Aufgrund unserer neurologischen Schaltung erfordert die Konfrontation vergangener Traumata alle diese Schrecken mental nochmal zu durchleben - in ihrer ursprünglichen Intensität, und sich zu fühlen ob der schlimmste Alptraum Wirklichkeit geworden ist und die Schrecken zurück sind.

All die autoritären Warnungen des Gehirns vor der Anwesenheit der Erinnerungen und der schmerzhaften Emotionen, all die defekten Sicherungen müssen absichtlich ignoriert werden, und in den Fällen von extremem oder chronischem Traumata ist dieser Prozess nicht weniger als heldenhaft.

Es hilft, wenn man einen sehr guten Grund dafür hat das zu probieren, so wie eine erstickende Depression oder irgendwelche andere dämonische psychologische Qual. Vielleicht ist es einer der Gründe, warum viele Philosophen und Theologen über Jahrhunderte hinweg einen solch starken Zusammenhang zwischen unerträglichem irdischem Leid und spiritueller Erleuchtung beobachtet haben. Dies ist eine zeitlose Beziehung, die von Psychologen rätselhafter Weise übersehen wurde.

Alle menschlichen Wesen haben die Fähigkeit psychologisch zu dissoziieren, auch wenn die meisten von uns sich dessen unbewusst sind und „außerkörperliche“ Episoden als jenseits der Grenzen unserer täglichen Erfahrungen betrachten. Tatsächlich hat jeder dissoziative Erfahrungen und die meisten von solchen Ereignissen sind ziemlich ordninär. Zum Beispiel sind viele Menschen völlig dissoziiert wenn sie sich einen Film anschauen. Sie versetzen sich im Grunde in eine Trance und identifizieren sich mit einer Figur aus dem Film. Am Ende des Films kann die Person dann bemerken, dass sie Popcorn verschüttet hat und sie wird sich plötzlich an alle Details ihres eigenen „realen Lebens“ erinnern.

Was hier geschehen ist ist, dass der Filmeschauer für eine kleine Weile einen Teil von sich selbst, der auf die alltägliche Realität fokussiert ist, von seinem imaginären Teil getrennt hat, so dass der imaginäre Teil die Führung übernimmt. Er/sie trennt [dissoziiert] einen Teil von sich selbst von einem anderen ab.

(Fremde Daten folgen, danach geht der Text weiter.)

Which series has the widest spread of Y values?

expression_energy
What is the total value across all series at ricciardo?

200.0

Einfach erklärt kann unter bestimmten Umständen, die von angenehmer oder unangenehmer Ablenkung bis hin zu Faszination, Angst, Schmerz, und Horror reichen, ein menschliches Wesen seiner eigenen direkten Erfahrung gegenüber psychologisch abwesend sein. Wir können irgendwoanders gehen. Der Teil des Bewusstseins, den wir fast immer als „Ich“ betrachten, kann für einige Augenblicke, Stunden oder sogar noch länger, einfach nicht da sein.

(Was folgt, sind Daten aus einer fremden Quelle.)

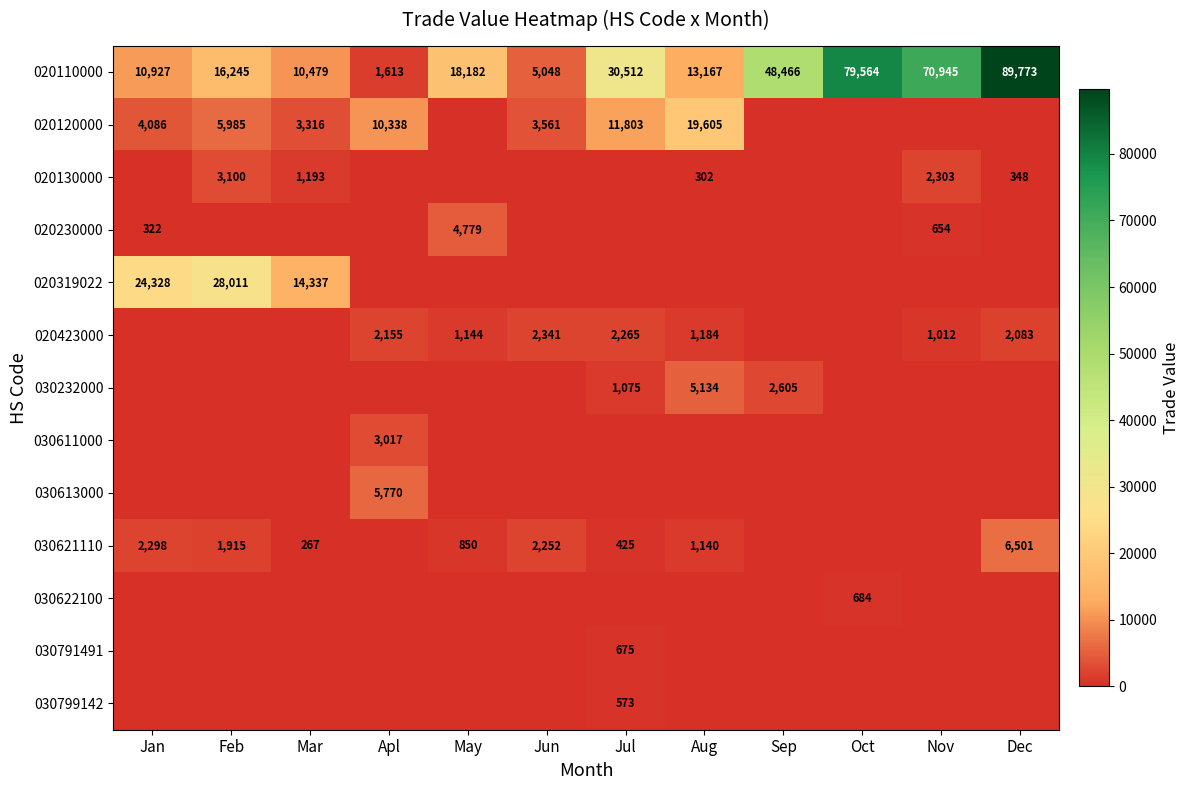

At which label does 020110000 reach its minimum?

Apl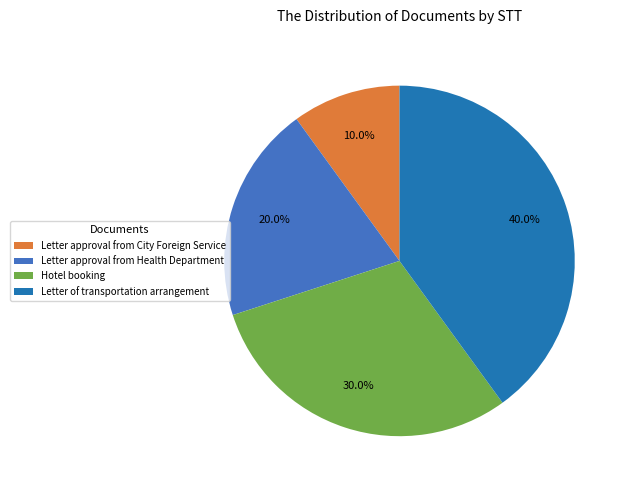

What is the ratio of the value at Letter approval from Health Department to the value at Letter of transportation arrangement?

0.5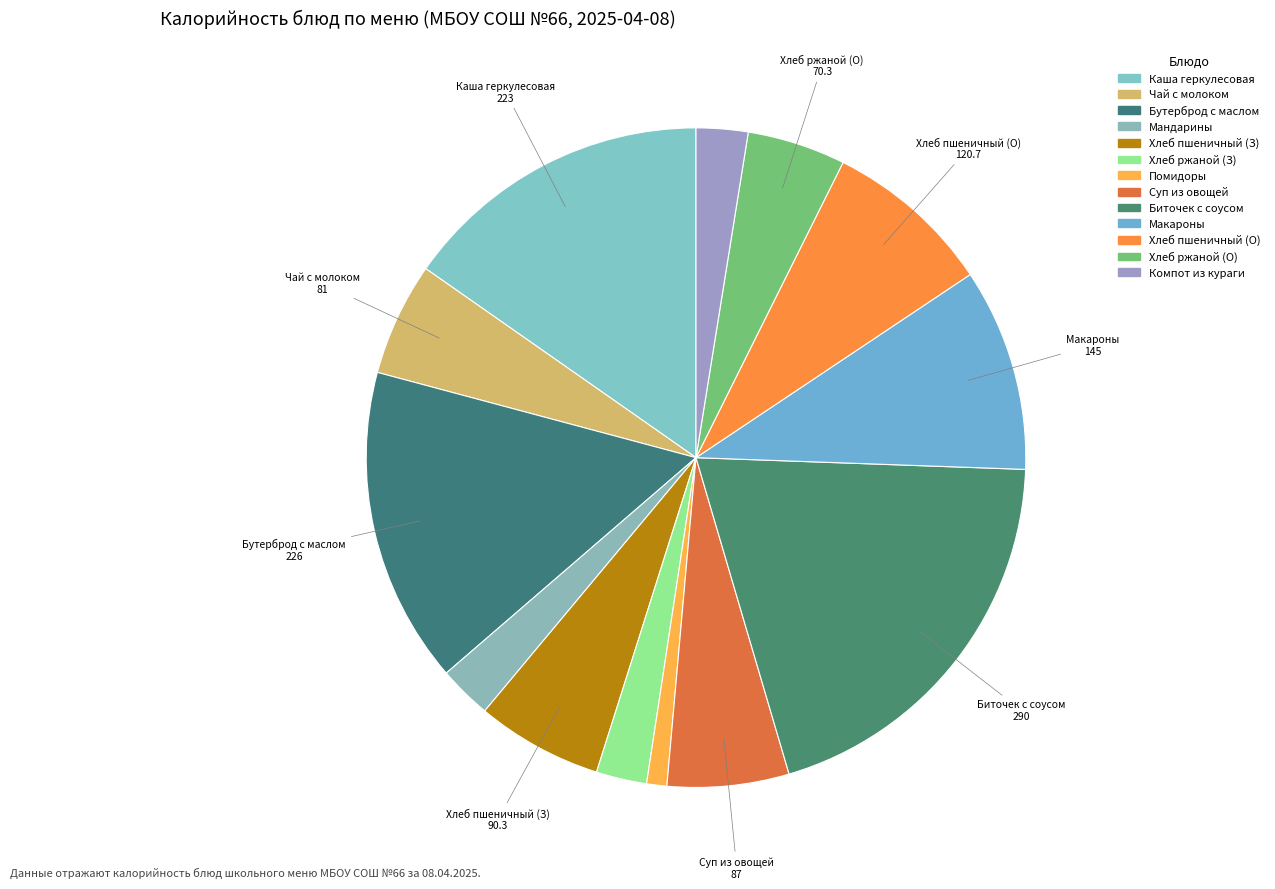

Is there any slice that represents more than half of the pie?

No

Die physiologischen Muster und die primären Verhaltensergebnisse von Ablenkung, Flucht, dissoziiertem Zustand und Trance sind nahezu identisch, unabhängig von der Methode. Die Unterschiede zwischen ihnen ergeben sich scheinbar nicht so sehr aus dem, wie das Bewusstsein als eine Form geteilt wird, sondern daraus, wie oft und wie lange man gezwungen ist die Teilung des Bewusstseins aufrechtzuerhalten.